ねぇ佐々木くん。学校の皆が佐々木くんへの誤解を解いたらさ、そうしたら佐々木くんは今よりも学校に来てくれる?

もっと私、佐々木くんと一緒にいたいと思っちゃったんだ。だから佐々木くんが「学校に来たいと思える教室」に私がしていきたい。

その一歩が、心から皆と仲良くなるってことなら私、勇気を出して皆とたくさん言葉を交わすよ。目に見えない大事な絆を、佐々木くんを交えてたくさん繋いでいきたいんだ。

「じゃあな。ありがとう、ついてきてくれて」
「ううん。おばあちゃん良かったね」
「……ばあちゃん、ブドウを詰まらせたみたいでさ」
「え、ブドウ?」

ブドウって、果物のブドウ?すると佐々木くんは頷いて「俺の好物で毎日弁当に入っているんだ」と、また頬を赤らめた。

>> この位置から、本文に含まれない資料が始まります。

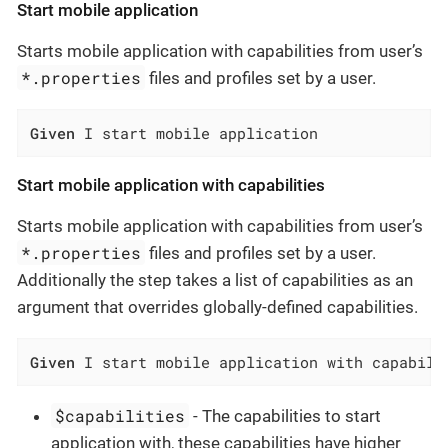
Start mobile application
Starts mobile application with capabilities from user’s
*.properties
files and profiles set by a user.
Given
 I start mobile application
Start mobile application with capabilities
Starts mobile application with capabilities from user’s
*.properties
files and profiles set by a user.
Additionally the step takes a list of capabilities as an
argument that overrides globally-defined capabilities.
Given
 I start mobile application with capabili
$capabilities
- The capabilities to start
application with, these capabilities have higher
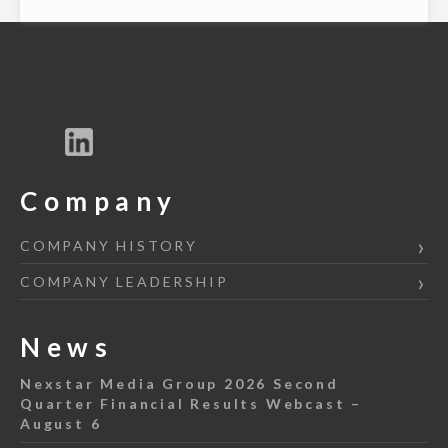
Company
COMPANY HISTORY
COMPANY LEADERSHIP
News
Nexstar Media Group 2026 Second
Quarter Financial Results Webcast –
August 6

「俺の弁当を作る時、自分の昼も作っていたらしい。だから昼にご飯を食べていた時、喉にブドウが……。それを知った母さんが〝ばあちゃんにとって安全な弁当を、今度は私が作る〟って宣言したんだ。だから……今度から、母さんが弁当を作ってくれることになった」
「そっか……そっかぁ」

おばあちゃんが作ってくれるお弁当だって嬉しい。だけど佐々木くんにとって〝お母さんが作ってくれるお弁当〟っていうのは、きっと特別な意味を持つと思うから。なんだか私まで嬉しくなって、ポカポカと胸が温かくなった。